Milei s'est bâti une notoriété sur les plateaux TV, où il était depuis 6-7 ans un panéliste prisé, provocateur, buzz et audience assurés. Trump était aussi un visage familier avec ses émissions de téléréalité, avant de se lancer en politique. Le parallèle s'arrête là. Trump est avant tout un homme d'affaires, milliardaire, qui a fait fortune dans l'immobilier comme son magnat de père. Milei est issu de la classe moyenne, son père était chauffeur de bus qui créa sa PME de transports.

Et il s'est façonné dans le monde universitaire, professeur d'économie sans notoriété particulière, mais très fier de son titre d'"économiste", il vivait surtout de son travail de consultant dans le privé (un groupe gérant les aéroports). Des deux, c'est Milei l'outsider, "réellement un émergeant de l'anti-establishment", surgi en politique il y a deux ans, et créant son petit parti, La Libertad Avanza. Quand Trump a bâti sa conquête de la présidence sur l'appareil du Grand Old Party républicain, estime Gabriel Vommaro, politologue spécialiste des droites à l'Université de San Martin.

Milei, "produit argentin"

"Il y a un air de famille, sans aucun doute, mais c'est une erreur de les inclure sans nuances dans le même mouvement, sans tenir compte des particularités locales", estime Gabriel Vommaro.

La victoire éclatante de Milei (55,6% des voix) doit beaucoup à des circonstances argentines locales : un phénoménal ras-le-bol de vingt ans de gouvernements péronistes surtout (centre-gauche), et aussi libéraux "classiques" qui n'ont en rien su enrayer un marasme chronique et une inflation parvenue à 143%. Comparer les deux "est un peu forcé" car Milei "est le produit de la profondeur de la crise argentine, et du désespoir généralisé que ressentent les gens", résume Michael Shifter.

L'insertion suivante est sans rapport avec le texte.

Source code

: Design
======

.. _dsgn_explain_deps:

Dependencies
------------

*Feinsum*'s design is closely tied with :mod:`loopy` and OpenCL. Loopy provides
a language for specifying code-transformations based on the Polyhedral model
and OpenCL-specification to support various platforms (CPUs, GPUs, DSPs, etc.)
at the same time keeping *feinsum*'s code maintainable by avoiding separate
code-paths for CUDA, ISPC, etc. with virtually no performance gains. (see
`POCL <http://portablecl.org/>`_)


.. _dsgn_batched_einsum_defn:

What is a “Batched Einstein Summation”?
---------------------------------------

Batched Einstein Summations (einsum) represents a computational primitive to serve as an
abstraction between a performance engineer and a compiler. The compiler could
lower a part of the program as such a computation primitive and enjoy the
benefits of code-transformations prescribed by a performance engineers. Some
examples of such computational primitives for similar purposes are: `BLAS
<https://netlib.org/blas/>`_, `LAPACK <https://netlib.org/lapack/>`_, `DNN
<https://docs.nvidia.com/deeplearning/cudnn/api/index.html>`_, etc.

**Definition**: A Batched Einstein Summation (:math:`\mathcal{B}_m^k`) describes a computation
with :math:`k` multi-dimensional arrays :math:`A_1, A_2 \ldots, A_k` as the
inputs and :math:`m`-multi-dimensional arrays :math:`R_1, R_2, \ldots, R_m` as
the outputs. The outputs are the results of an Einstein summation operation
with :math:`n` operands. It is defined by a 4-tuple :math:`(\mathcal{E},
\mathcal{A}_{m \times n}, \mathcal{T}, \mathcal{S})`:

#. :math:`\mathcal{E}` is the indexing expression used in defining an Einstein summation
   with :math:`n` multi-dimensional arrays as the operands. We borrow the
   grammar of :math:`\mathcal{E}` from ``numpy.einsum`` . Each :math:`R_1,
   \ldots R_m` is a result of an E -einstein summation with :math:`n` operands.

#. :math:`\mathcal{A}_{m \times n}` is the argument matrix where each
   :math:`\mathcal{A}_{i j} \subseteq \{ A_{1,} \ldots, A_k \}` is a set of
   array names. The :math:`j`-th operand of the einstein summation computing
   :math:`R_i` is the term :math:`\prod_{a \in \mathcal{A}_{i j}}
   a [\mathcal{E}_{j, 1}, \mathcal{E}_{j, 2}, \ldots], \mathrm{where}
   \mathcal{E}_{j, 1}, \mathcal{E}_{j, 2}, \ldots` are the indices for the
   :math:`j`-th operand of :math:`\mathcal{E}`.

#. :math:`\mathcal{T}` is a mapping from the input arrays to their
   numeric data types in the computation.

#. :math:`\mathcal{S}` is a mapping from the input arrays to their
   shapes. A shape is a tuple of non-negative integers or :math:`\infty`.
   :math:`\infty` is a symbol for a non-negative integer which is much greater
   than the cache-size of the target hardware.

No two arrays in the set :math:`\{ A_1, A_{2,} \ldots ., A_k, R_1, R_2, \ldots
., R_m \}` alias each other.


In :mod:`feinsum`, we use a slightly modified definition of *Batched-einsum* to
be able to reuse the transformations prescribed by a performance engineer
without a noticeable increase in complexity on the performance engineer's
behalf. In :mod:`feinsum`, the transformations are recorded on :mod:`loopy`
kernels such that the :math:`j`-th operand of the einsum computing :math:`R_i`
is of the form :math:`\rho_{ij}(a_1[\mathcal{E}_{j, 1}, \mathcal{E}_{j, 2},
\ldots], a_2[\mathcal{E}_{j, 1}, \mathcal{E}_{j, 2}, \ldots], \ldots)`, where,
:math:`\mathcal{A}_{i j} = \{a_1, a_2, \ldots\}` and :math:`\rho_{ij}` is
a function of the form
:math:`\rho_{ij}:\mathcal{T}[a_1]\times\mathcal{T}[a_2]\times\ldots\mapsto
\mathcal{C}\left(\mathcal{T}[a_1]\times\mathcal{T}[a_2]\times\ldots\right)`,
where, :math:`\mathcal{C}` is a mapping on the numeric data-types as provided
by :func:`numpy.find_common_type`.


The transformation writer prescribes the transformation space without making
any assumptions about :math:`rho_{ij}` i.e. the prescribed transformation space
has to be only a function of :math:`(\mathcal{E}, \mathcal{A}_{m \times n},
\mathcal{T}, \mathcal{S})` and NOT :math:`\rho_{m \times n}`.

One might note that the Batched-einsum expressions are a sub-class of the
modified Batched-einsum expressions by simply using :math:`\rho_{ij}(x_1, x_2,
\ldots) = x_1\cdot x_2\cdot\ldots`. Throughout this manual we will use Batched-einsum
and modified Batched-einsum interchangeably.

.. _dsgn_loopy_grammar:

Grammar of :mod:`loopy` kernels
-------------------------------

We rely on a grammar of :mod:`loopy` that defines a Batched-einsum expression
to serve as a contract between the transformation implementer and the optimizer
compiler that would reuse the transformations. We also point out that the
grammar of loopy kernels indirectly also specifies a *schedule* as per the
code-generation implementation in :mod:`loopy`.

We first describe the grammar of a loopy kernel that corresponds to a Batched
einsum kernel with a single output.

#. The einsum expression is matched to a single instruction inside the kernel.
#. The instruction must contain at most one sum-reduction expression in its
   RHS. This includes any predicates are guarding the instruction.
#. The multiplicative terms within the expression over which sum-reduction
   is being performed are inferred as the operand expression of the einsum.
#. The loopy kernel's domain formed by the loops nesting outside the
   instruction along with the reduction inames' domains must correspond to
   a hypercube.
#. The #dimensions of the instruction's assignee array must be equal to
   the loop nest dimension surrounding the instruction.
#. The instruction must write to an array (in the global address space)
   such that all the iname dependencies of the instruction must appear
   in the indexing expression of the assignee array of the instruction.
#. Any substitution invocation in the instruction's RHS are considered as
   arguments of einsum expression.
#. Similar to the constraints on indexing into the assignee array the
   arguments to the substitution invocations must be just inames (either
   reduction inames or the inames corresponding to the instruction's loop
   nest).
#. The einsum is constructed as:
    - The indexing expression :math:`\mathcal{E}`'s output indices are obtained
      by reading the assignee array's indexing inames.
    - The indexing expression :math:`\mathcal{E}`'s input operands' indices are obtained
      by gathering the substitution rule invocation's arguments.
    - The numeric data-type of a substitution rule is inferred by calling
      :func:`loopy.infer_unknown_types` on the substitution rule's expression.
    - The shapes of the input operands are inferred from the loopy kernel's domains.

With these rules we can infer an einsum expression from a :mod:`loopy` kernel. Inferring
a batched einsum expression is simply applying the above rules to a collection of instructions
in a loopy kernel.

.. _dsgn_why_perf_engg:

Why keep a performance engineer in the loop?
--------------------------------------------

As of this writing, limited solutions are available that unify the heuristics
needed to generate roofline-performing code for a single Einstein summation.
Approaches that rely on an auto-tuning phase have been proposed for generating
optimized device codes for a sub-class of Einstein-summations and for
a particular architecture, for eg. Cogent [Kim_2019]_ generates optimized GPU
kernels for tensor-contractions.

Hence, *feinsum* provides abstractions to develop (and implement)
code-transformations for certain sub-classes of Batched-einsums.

"Bataille" ou "opportunisme" culturel ?

La "bataille culturelle", ou "réaction", dans de nombreux pays, contre un élan généralisé en faveur des droits des femmes, des minorités LGBT+, pour l'avortement, est une forte composante, présente notamment sur les réseaux sociaux, qui a alimenté l'ascension de Milei comme elle avait porté celle de Trump.

Mais si Milei "en est bien un allié, et s'il y a dans sa coalition des acteurs clefs de cette bataille culturelle globale, ce thème n'est pas central dans son discours", estime Vommaro. Pour lui, la "bataille" est plus globalement celle du libéralisme contre le "marxisme culturel" dominant depuis des décennies, économistes keynésiens et vigies du changement climatique dans le même sac.

Pour autant, "il s'est rendu compte qu'il y a là une opportunité de représenter des secteurs qui n'avaient pas de voix politique", ajoute l'analyste. Et il compte parmi ses conseillers un influenceur ultra-conservateur argentin, Agustin Laje, partisan d'un référendum sur l'avortement (légalisé en 2021).